◆ Task item: Repeat the listing below verbatim, without its images.

◆ Input records:
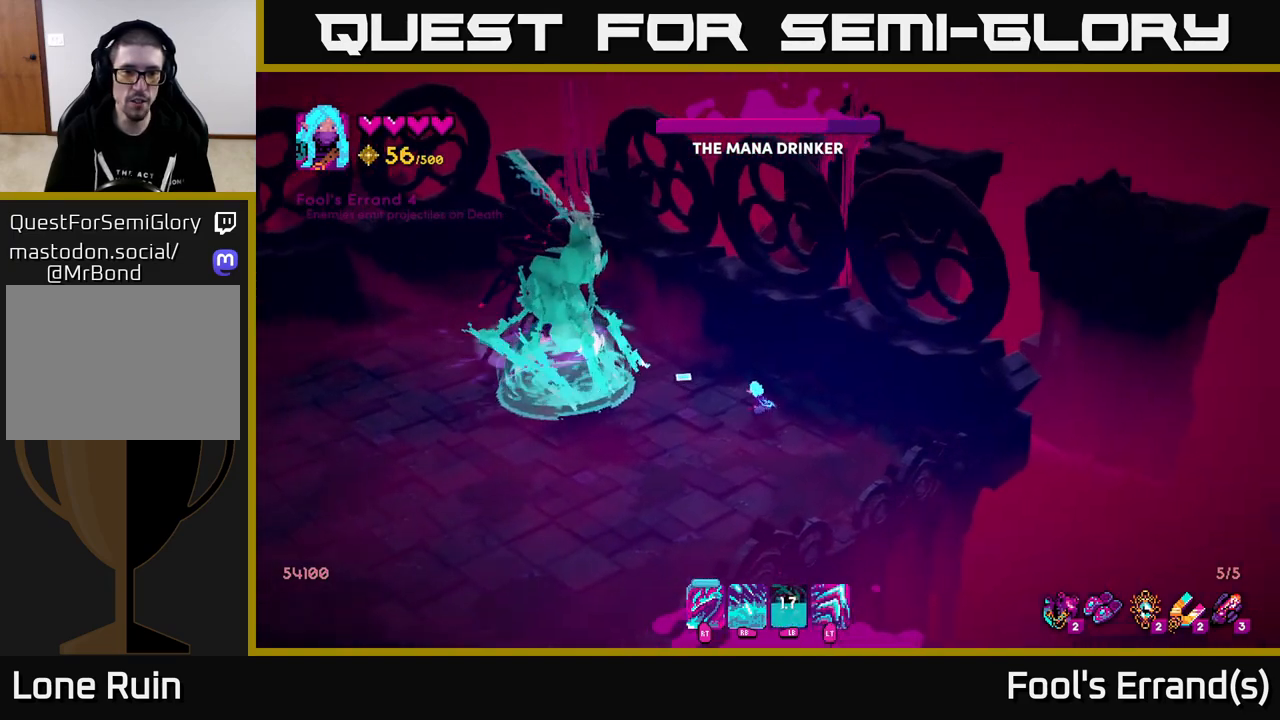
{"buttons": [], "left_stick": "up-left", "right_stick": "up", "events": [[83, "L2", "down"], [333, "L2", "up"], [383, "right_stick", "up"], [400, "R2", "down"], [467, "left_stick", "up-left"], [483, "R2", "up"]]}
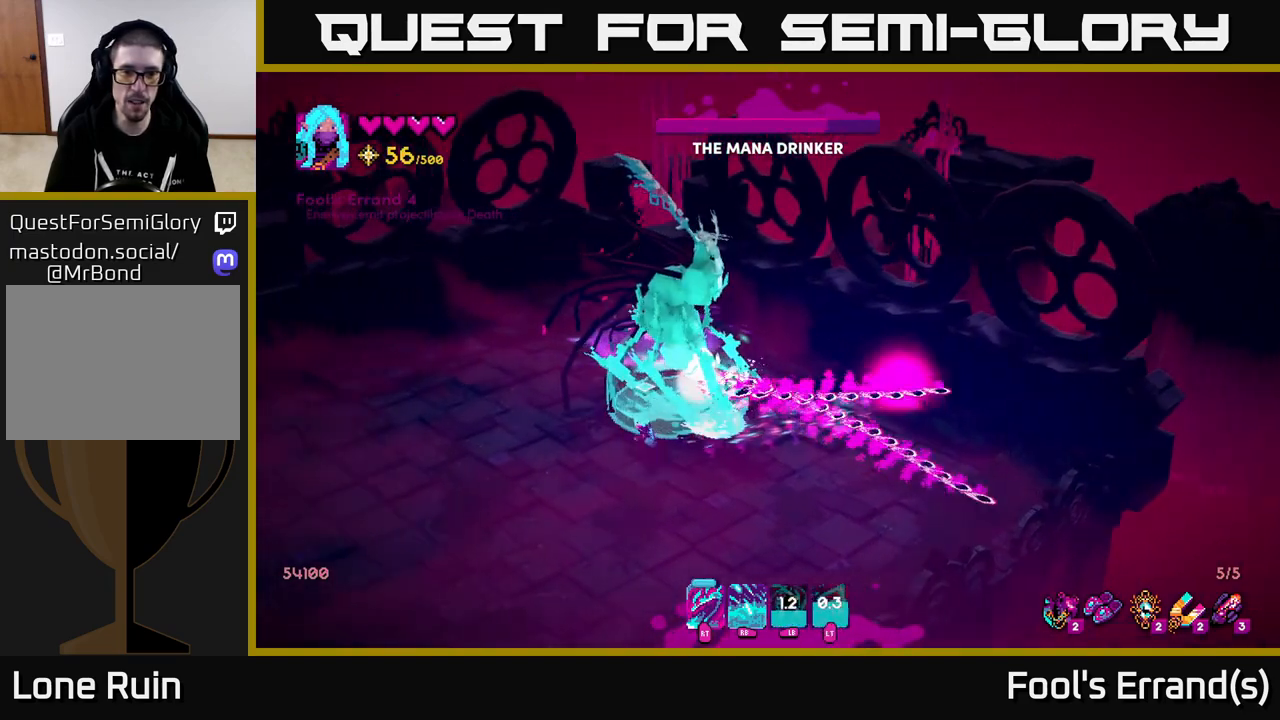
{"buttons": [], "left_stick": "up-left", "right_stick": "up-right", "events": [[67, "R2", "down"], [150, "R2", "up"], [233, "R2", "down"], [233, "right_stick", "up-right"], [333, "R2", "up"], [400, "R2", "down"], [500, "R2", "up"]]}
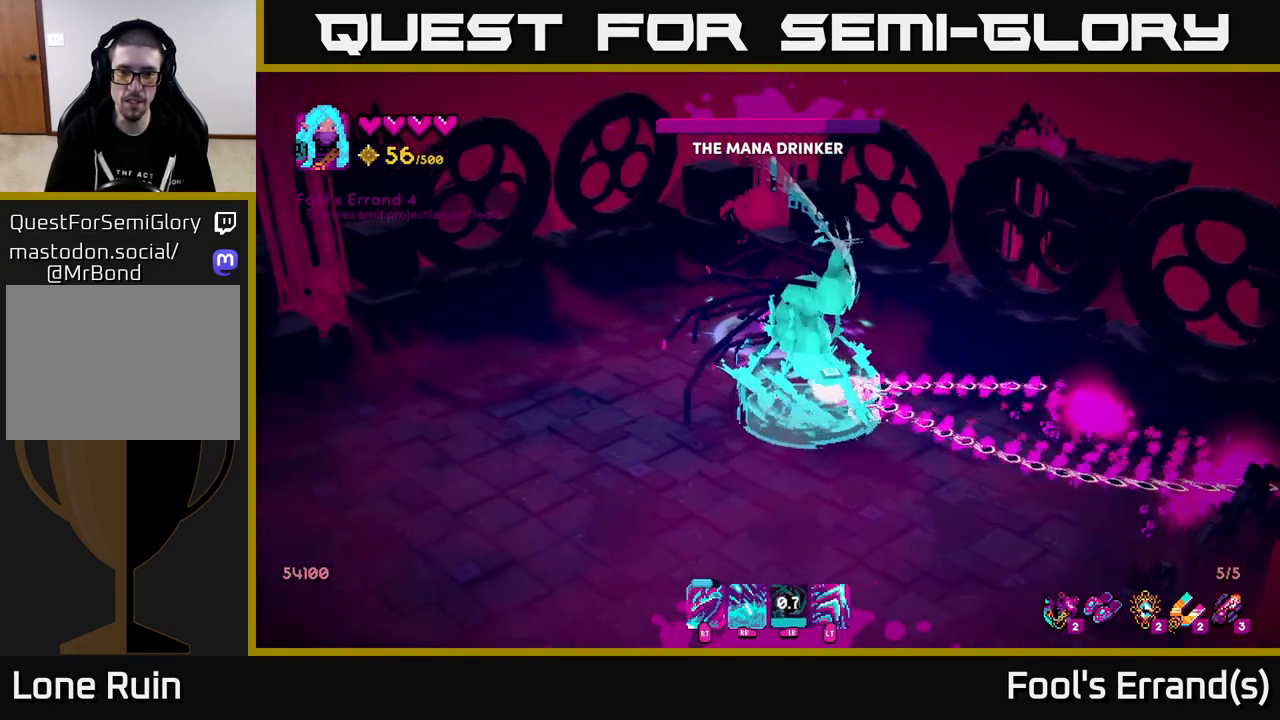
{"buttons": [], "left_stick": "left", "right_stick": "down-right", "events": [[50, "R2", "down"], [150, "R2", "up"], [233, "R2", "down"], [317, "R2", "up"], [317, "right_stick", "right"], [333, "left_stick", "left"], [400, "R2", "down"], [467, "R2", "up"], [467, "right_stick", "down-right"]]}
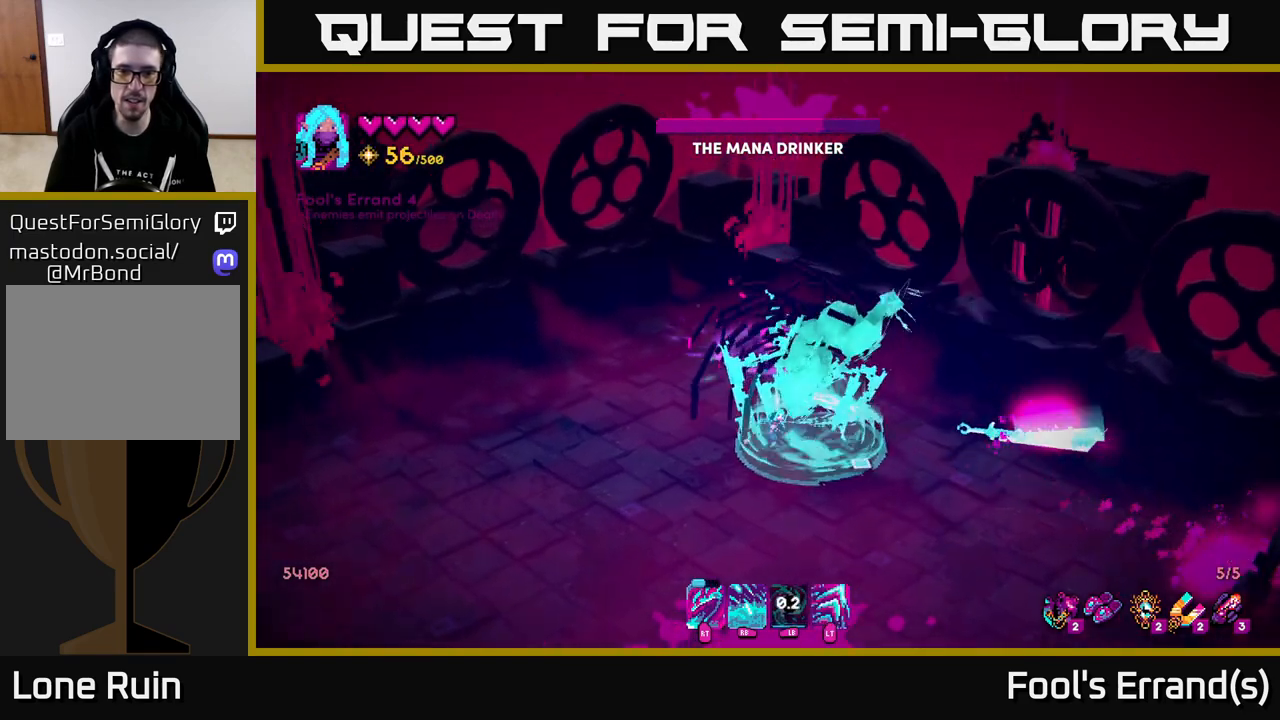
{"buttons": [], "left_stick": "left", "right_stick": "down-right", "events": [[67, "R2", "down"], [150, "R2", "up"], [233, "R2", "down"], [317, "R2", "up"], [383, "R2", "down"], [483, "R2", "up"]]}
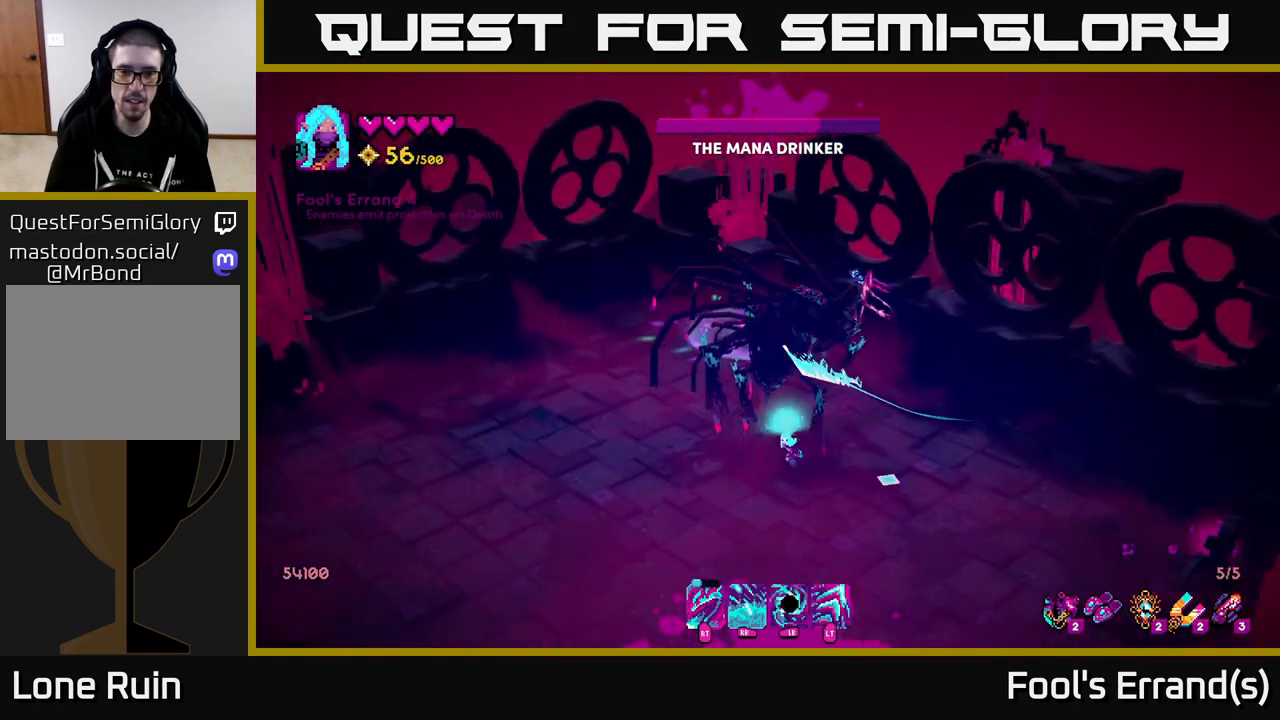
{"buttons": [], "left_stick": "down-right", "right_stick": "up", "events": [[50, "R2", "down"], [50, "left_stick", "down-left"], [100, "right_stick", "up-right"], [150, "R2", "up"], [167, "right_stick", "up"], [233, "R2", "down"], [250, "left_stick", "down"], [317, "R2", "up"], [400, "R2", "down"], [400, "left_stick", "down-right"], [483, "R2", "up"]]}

◆ Written answer:
{"buttons": [], "left_stick": "up-left", "right_stick": "up", "events": [[83, "L2", "down"], [333, "L2", "up"], [383, "right_stick", "up"], [400, "R2", "down"], [467, "left_stick", "up-left"], [483, "R2", "up"]]}
{"buttons": [], "left_stick": "up-left", "right_stick": "up-right", "events": [[67, "R2", "down"], [150, "R2", "up"], [233, "R2", "down"], [233, "right_stick", "up-right"], [333, "R2", "up"], [400, "R2", "down"], [500, "R2", "up"]]}
{"buttons": [], "left_stick": "left", "right_stick": "down-right", "events": [[50, "R2", "down"], [150, "R2", "up"], [233, "R2", "down"], [317, "R2", "up"], [317, "right_stick", "right"], [333, "left_stick", "left"], [400, "R2", "down"], [467, "R2", "up"], [467, "right_stick", "down-right"]]}
{"buttons": [], "left_stick": "left", "right_stick": "down-right", "events": [[67, "R2", "down"], [150, "R2", "up"], [233, "R2", "down"], [317, "R2", "up"], [383, "R2", "down"], [483, "R2", "up"]]}
{"buttons": [], "left_stick": "down-right", "right_stick": "up", "events": [[50, "R2", "down"], [50, "left_stick", "down-left"], [100, "right_stick", "up-right"], [150, "R2", "up"], [167, "right_stick", "up"], [233, "R2", "down"], [250, "left_stick", "down"], [317, "R2", "up"], [400, "R2", "down"], [400, "left_stick", "down-right"], [483, "R2", "up"]]}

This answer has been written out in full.